Sky also add a number to the screen to help inspectors or to shut down streaming
I believe this is mostly to stop streaming.
For years and years, Sky have had issues with people buying multiple subscriptions to their sports packages, connecting the receivers to a bunch of servers, and then reselling access on commercial streaming sites!
The big difficulty they've then had is identifying who's behind the streaming site, and at the least, shutting down their stream.
The fun part is that - judging by the number of sites that remained in operation for a good chunk of time - it does appear possible to operate an essentially anonymous business on the internet.
I wonder how this is supposed to help Sky identify who the source is — it's a satellite broadcast, so they presumably can't overlay a different number on the screen for different subscribers?
The number isn't in the broadcast signal, it's overlaid by the decoding box. It's going to be a number tied to the unique viewing card number (which is tied uniquely to a subscriber).
That's what I would have thought but would mean the Sky rep in the link is flat-out lying. As mentioned below, it could help isolate groups of subscriptions and allow progressively tracking down individuals. He only claims that it's not tied to an individual subscription.
I wonder how easily the firmware can be downgraded (or downgraded) to remove that behaviour. Though as noted in the sibling thread, it's more likely easier to crop the video output.
Distinctly non-trivial. The receiver software is cryptographically signed and is heavily integrated with the conditional access system securing the underlying broadcast.
I'm only aware of one time that a legitimate box was encouraged to run a lightly-patched version of the software, and that involved a JTAG-type attack on a specific model of set top box. I believe that lesson has been learned in current models.
In Germany, almost no one uses Sky, and those who do, almost completely run patched boxes. It’s even easy to use one single subscription on thousands of boxes at the same time.
It'd probably be much easier to just blur the area of the image where they put it to be honest, I've seen this on streams before, they just blur the bottom corner where the number would show up.
Although the position of the number is (obviously) under the control of the platform operator, so could appear anywhere, for any amount of time, if they were so minded.
I wouldn't like to bet against the number appearing right in the centre of the screen for a fraction of a second, if there were any particularly high-value programming being illegally streamed.
That was actually my first thought when I saw the screenshot with the numbers near the top of the screen. Slice that part off, stream the rest.

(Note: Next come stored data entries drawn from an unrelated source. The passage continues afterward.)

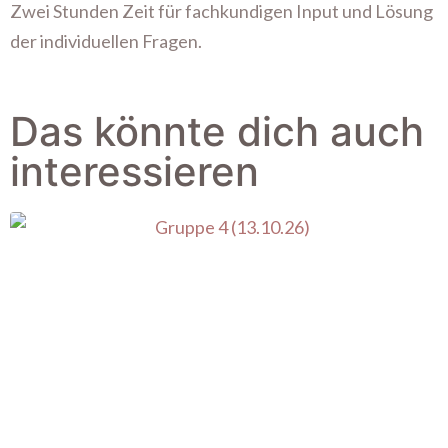
Zwei Stunden Zeit für fachkundigen Input und Lösung
der individuellen Fragen.
Das könnte dich auch
interessieren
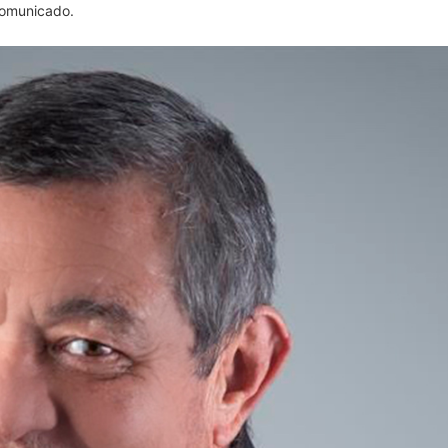
 comunicado.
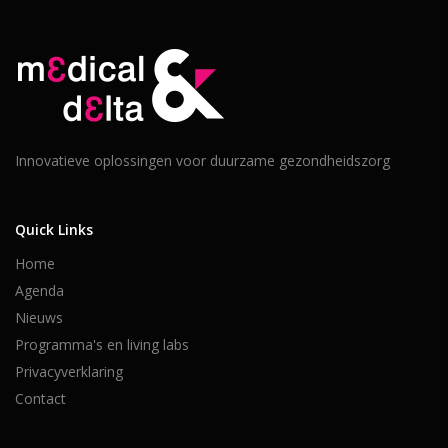
Innovatieve oplossingen voor duurzame gezondheidszorg
Quick Links
Home
Agenda
Nieuws
Programma's en living labs
Privacyverklaring
Contact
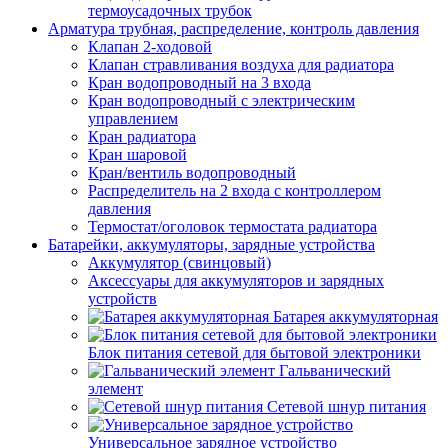
термоусадочных трубок
Арматура трубная, распределение, контроль давления
Клапан 2-ходовой
Клапан стравливания воздуха для радиатора
Кран водопроводный на 3 входа
Кран водопроводный с электрическим
управлением
Кран радиатора
Кран шаровой
Кран/вентиль водопроводный
Распределитель на 2 входа с контроллером
давления
Термостат/оголовок термостата радиатора
Батарейки, аккумуляторы, зарядные устройства
Аккумулятор (свинцовый)
Аксессуары для аккумуляторов и зарядных
устройств
Батарея аккумуляторная
Блок питания сетевой для бытовой электроники
Гальванический
элемент
Сетевой шнур питания
Универсальное зарядное устройство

A similar thing shows up on YouTube a lot, actually. People heavily crop uploads of copyrighted material to get around their content identification stuff.
I wonder if they also use something like Digimarc for a non-visible watermark? They could publicly credit the visible watermark as a distraction from the real technique.
That's exactly how it works. The numbers are hashed by the receiver and uniquely identify that particular viewing card, then displayed in a position selected by the channel operator, when triggered at a time of their choosing.
If one were so inclined, I imagine it could be done with dedicated hardware specifically made for generating the overlay. May not be worth the cost though.
The smart card has nothing like the power required to process video - but it doesn't need to. The Sky receivers are fortified sufficiently to make changing the firmware a distinctly non-trivial operation.